"おとぎ話"が愛される時代 『三千円の使い方』原田ひ香 周回遅れの文庫Rock

お金の貯め方・使い方をゼロから考え直すことによって

自らの人生そのものを再構築していく、四人の女性(家族)の物語。

ひとことで言えば、こんな内容かな。

ご存じのように、本年最大級のベストセラー作品だ。

 

表題に「三千円」という具体的な金額が示されているように

各女性の貯め方&使い方(節約法)は、

年齢や環境に応じた、具体的かつ実用的な〈役立つ情報〉として紹介されている。

それだけに、登場人物が直面する悩みや問題は"あるある感"に満ちており

実際読んでいても、「なるほど、その手があったか!」などと

思わず心の膝を叩いてしまう場面が少なくなかった。

 

しかし、そうした〈実用性〉に関しては、もろ手を挙げて賛同するいっぽう。

数多くの読者の涙を誘った、と評判の〈感動面〉に関しては

正直なところ、クエスチョンマークを付けざるをえない。

 

なにより、クライマックスにさしかかると

それまで彼女たちの前に立ちはだかっていた「難題」の数々が

オセロゲームのコマをパタパタ裏返すように、いともあっけなく解決してしまう。

とりわけ、数十年に渡って満足なコミュニケーションが成立せず

家族の問題をすべて丸投げしていた智子(五十五歳)の夫が

ちょっと対話を試みただけで、家族の一員としての自覚に目覚めた場面では

思わずつぶやいてしまった。

ーーそんな簡単に人間が変るわけ、ないじゃん。

 

実際、子供向けファンタジー小説か、チート能力爆発の異世界転生物語のように

箸にも棒にもかからないダメ人間だったはずの彼や彼女が

ちょいと"魔法の粉"をふりかけるだけで、たちまち善男善女に大変身するのだから。

そういや、昨年の本屋大賞『そして、バトンは渡された』(瀬尾まいこ)も

んなわけあるかいっ! と天を仰ぐほど"いい人"ばかりが登場する物語だった。

 

きっと、みんな、"現実"に疲れちゃってるんだな。

だからせめて、本の中だけでも"すべてが丸く収まる結末"を求めるんだ。

そう思うと、ご都合主義の大団円に、いちいちケチつける気も失せてきた。

だって新型コロナの流行以来、ほんっとロクなこと起きてないじゃん、この世界。

かろうじてワールドカップとか、胸を熱くさせてくれるイベントもあったけど

・・・あ、これにも「作り物」の匂いがプンプン漂ってたっけ。

 

なんかもう、ホント、フィクション(おとぎ話)にしか感動できない時代なのかな。

いま、俺たちが生きている2020年代ってヤツは。

 

そんなこんなで、さんざっぱら難癖をつけてしまったけど

さすが大ベストセラーだけあって、本作は「お役立ち名言」の宝庫でもある。

なので、個人的に刺さった幾つかを、こそっと紹介しちまおう。

 

いきなりだけど、冒頭から。
--- --- ---
演習の各部:
1. この書評にある一文「ご存じのように、本年最大級のベストセラー作品だ。」を英語に訳せ。
2. この書評で昨年の本屋大賞作品として挙げられているのは、どの作品か答えよ。
後に続く行は、この書評とは何の関わりもない。

入力データ:
--- --- ---
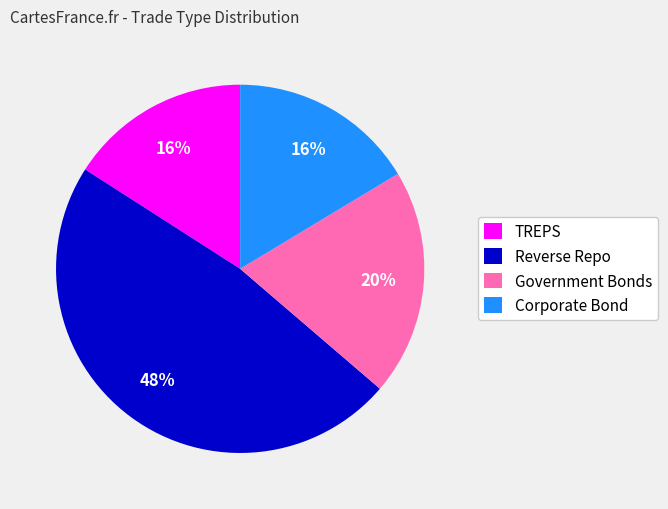

Is it true that Government Bonds is 12% of the pie?

False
--- --- ---
演習の結果:
1. As you know, it is one of the biggest bestsellers of this year.

2. 『そして、バトンは渡された』(瀬尾まいこ)